The team’s inaugural season was 2007, and in the Energy’s first game, they broke the D-League record for single-game attendance.

During his six seasons in the D-League, the NBA called up 23 players on Nurse’s rosters, and he won two titles to pair with his two British Basketball League championships. In 2011, Nurse won D-League Coach of the Year.

In 2013, Nurse finally got the call to the NBA, joining Casey’s staff on the Raptors as an offensive assistant.

After Casey was let go for failing to advance far enough in the playoffs once again, Nurse received the promotion, and the goal was clear: win the Eastern Conference.

The goal was made easier by LeBron James departing the Cleveland Cavaliers, who had been a thorn in the Raptors’ side the previous four seasons.

Nurse went 58-24 in his first year as an NBA head coach to earn the second seed in the conference.

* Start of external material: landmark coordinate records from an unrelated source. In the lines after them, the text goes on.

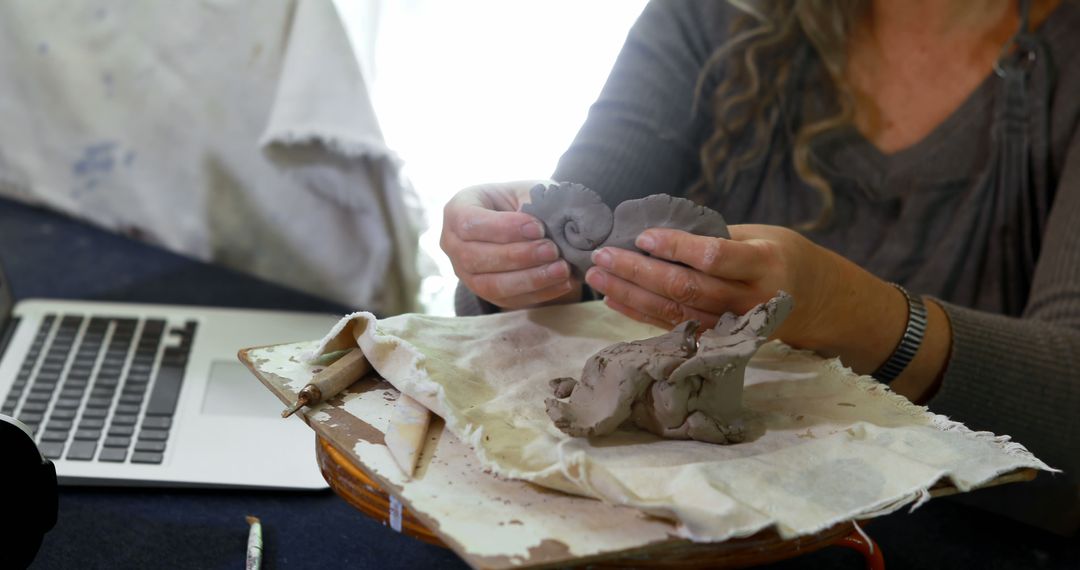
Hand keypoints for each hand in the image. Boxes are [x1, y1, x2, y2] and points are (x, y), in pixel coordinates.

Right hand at [441, 181, 578, 309]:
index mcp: (457, 209)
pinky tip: (562, 283)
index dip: (503, 228)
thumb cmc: (526, 201)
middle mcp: (452, 244)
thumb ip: (534, 203)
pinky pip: (508, 300)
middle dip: (518, 256)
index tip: (538, 228)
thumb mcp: (529, 191)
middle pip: (475, 257)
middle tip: (553, 250)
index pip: (469, 222)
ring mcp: (465, 272)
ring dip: (529, 279)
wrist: (529, 224)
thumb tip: (544, 228)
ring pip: (490, 285)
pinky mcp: (485, 293)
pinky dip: (538, 293)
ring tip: (562, 269)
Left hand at [584, 224, 895, 357]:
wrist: (815, 302)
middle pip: (686, 289)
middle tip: (602, 255)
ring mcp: (734, 325)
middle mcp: (750, 300)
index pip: (714, 257)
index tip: (643, 235)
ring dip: (630, 294)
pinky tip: (614, 298)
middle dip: (638, 272)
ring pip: (674, 312)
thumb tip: (657, 228)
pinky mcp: (720, 340)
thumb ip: (715, 235)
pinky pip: (673, 326)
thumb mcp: (760, 235)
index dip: (676, 248)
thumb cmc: (780, 255)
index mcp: (764, 264)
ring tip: (597, 276)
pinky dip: (640, 312)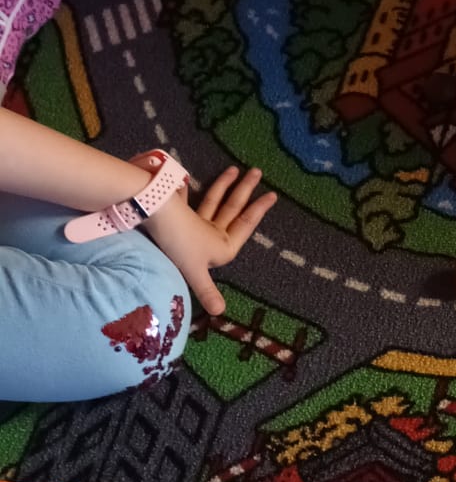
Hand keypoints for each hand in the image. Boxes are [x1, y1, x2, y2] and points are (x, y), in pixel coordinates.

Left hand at [143, 163, 276, 317]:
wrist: (157, 221)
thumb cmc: (180, 246)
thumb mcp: (195, 272)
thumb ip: (208, 292)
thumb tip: (221, 312)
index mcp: (223, 244)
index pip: (246, 223)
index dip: (260, 210)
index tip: (273, 194)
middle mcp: (213, 231)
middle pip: (233, 207)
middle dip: (246, 189)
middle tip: (257, 171)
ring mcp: (196, 221)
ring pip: (214, 201)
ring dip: (224, 185)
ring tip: (234, 169)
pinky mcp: (179, 215)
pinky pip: (185, 202)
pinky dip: (184, 192)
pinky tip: (184, 182)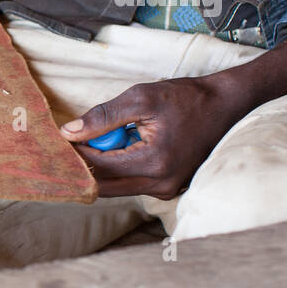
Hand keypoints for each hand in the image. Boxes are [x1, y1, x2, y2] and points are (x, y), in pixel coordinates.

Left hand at [60, 76, 239, 198]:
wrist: (226, 105)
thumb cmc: (186, 98)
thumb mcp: (142, 98)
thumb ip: (103, 116)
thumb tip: (68, 132)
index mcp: (154, 162)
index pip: (99, 167)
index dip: (75, 153)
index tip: (60, 138)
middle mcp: (161, 184)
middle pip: (104, 185)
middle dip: (85, 164)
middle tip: (69, 144)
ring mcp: (167, 189)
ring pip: (116, 186)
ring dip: (102, 165)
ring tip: (98, 139)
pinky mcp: (169, 188)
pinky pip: (132, 183)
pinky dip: (119, 166)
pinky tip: (120, 145)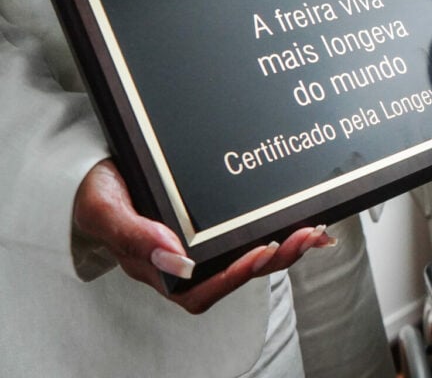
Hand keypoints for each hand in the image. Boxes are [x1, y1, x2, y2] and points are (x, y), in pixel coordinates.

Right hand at [73, 160, 334, 314]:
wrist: (98, 161)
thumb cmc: (99, 188)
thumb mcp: (103, 208)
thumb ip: (132, 234)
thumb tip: (176, 258)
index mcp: (158, 265)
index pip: (200, 290)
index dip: (233, 277)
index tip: (260, 252)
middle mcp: (186, 258)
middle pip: (236, 272)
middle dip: (275, 258)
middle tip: (305, 236)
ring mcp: (204, 238)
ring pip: (250, 253)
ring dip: (285, 244)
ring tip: (313, 229)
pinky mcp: (218, 216)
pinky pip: (252, 228)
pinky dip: (282, 224)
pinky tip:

From that point, Nurse and the Raptors knocked off the Orlando Magic, the Philadelphia 76ers, and MVP front-runner Giannis Antetokounmpo and the Milwaukee Bucks en route to the franchise’s first NBA Finals appearance.

The season came to a close with a Game 6 victory on the Warriors’ home court for the Raptors’ first title in history.

The team won the championship for a whole country, and a dynasty was brushed aside, with a small-town Iowan leading the way.